Posted In Fiduciary Duty

In re Xura, Inc. Stockholder Litigation, C.A. No. 12698-VCS (Del. Ch. Jul. 12, 2019).

Under Delaware law, stating a claim for aiding and abetting a breach of fiduciary duty requires sufficiently alleging knowing participation by the non-fiduciary.  That is not an insignificant pleading standard, as this letter opinion illustrates in rejecting a second bite at the apple by a different plaintiff.

This decision arose out of a merger involving Siris Capital Group and Xura, Inc.  The Court of Chancery previously upheld breach of fiduciary duty claims against Xura’s CEO brought by a certain Xura stockholder (Obsidian Management), but dismissed aiding and abetting claims against Siris and members of its management.  Subsequently, another Xura stockholder (Szoke) initiated this action, purportedly on behalf of a class of Xura stockholders.  Szoke’s complaint was “nearly identical” to Obsidian’s complaint but attempted to cure the pleading deficiencies in the aiding and abetting claim.   

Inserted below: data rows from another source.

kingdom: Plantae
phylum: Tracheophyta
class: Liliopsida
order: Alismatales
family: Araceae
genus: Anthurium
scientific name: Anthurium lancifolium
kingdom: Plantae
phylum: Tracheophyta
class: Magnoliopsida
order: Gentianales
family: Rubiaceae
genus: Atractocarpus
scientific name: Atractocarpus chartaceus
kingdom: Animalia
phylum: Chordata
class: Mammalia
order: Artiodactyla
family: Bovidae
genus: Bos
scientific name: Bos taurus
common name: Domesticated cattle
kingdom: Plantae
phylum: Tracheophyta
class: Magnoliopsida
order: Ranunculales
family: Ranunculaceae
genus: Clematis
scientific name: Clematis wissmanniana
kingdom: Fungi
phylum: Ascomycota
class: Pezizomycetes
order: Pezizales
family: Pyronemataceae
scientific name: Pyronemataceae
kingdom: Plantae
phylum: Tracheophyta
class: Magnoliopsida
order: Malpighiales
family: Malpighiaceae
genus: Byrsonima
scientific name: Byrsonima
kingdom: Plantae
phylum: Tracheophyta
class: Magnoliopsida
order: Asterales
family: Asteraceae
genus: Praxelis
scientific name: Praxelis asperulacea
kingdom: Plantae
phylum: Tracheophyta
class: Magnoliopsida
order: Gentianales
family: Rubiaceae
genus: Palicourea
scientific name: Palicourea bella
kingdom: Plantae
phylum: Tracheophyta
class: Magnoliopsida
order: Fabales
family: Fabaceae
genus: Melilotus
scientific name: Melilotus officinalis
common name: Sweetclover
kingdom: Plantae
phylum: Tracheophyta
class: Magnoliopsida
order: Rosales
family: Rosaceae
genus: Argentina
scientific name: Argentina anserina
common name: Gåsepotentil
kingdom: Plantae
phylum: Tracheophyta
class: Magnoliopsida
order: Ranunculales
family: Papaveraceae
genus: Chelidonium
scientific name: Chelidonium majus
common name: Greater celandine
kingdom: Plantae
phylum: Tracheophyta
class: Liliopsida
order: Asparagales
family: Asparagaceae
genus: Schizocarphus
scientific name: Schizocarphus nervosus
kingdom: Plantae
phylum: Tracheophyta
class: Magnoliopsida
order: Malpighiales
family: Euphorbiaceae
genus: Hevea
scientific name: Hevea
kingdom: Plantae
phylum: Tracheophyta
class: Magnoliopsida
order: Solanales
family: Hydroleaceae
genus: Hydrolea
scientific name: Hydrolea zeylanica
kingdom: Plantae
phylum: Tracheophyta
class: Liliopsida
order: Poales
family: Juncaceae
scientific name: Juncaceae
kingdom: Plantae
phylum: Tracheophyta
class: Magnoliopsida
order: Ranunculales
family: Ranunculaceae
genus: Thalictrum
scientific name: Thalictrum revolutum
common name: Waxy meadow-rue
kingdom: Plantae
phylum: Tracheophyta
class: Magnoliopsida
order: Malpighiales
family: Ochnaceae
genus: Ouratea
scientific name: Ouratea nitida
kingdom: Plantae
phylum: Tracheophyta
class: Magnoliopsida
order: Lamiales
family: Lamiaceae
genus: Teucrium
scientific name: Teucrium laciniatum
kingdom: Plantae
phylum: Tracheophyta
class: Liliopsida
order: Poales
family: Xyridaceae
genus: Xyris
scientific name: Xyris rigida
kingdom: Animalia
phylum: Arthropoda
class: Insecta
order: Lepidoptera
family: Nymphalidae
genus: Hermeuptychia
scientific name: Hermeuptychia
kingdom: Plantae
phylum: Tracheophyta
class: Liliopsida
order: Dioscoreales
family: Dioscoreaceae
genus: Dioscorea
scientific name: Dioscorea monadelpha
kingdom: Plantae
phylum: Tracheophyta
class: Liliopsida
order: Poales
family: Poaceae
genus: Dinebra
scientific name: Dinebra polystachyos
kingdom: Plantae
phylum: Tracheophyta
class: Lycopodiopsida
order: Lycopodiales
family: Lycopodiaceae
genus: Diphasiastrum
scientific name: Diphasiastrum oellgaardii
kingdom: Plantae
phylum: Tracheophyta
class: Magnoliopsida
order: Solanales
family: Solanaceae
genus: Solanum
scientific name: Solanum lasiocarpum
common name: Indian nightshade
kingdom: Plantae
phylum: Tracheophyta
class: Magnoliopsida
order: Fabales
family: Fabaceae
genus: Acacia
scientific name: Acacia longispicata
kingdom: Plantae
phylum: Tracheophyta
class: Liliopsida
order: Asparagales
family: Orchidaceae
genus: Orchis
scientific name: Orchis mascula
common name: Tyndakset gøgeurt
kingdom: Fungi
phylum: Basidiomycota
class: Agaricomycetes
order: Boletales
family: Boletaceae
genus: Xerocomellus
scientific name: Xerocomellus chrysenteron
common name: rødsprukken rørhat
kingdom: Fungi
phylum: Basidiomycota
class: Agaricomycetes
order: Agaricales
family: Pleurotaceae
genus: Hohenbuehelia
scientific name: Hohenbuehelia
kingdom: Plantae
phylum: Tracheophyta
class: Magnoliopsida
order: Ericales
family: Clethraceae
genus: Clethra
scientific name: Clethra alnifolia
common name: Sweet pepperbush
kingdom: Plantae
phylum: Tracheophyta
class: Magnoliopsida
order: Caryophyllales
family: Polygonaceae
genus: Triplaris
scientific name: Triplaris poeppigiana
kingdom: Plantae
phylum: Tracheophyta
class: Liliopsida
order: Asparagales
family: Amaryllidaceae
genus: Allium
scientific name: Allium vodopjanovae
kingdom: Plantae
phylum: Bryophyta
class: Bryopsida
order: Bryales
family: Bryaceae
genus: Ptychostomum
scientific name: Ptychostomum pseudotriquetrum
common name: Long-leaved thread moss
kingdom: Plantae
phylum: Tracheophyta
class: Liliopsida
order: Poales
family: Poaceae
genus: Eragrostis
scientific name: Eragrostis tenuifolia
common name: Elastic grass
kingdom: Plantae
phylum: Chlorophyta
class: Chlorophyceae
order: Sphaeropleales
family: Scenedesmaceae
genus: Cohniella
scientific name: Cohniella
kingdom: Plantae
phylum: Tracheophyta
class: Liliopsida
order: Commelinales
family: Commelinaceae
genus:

In response, the Siris defendants raised defenses of res judicata and stare decisis, while renewing their arguments aimed at the pleadings.  Although Obsidian’s and Szoke’s apparent coordination raised “legitimate concerns” in the Court’s mind about claim preclusion, the Court did not reach those procedural issues.  Instead, the Court addressed the substance of Szoke’s complaint, holding it too failed to sufficiently plead an aiding and abetting claim.  In that regard, the Court found deficient Szoke’s attempt to fill Obsidian’s pleading gaps with allegations based “on information and belief” despite having access to a “fully developed” discovery record from appraisal litigation.  As the Court explained, “[p]leading serial facts ‘on information and belief’ is no substitute for well-pled facts that will support a reasonable inference of wrongdoing.”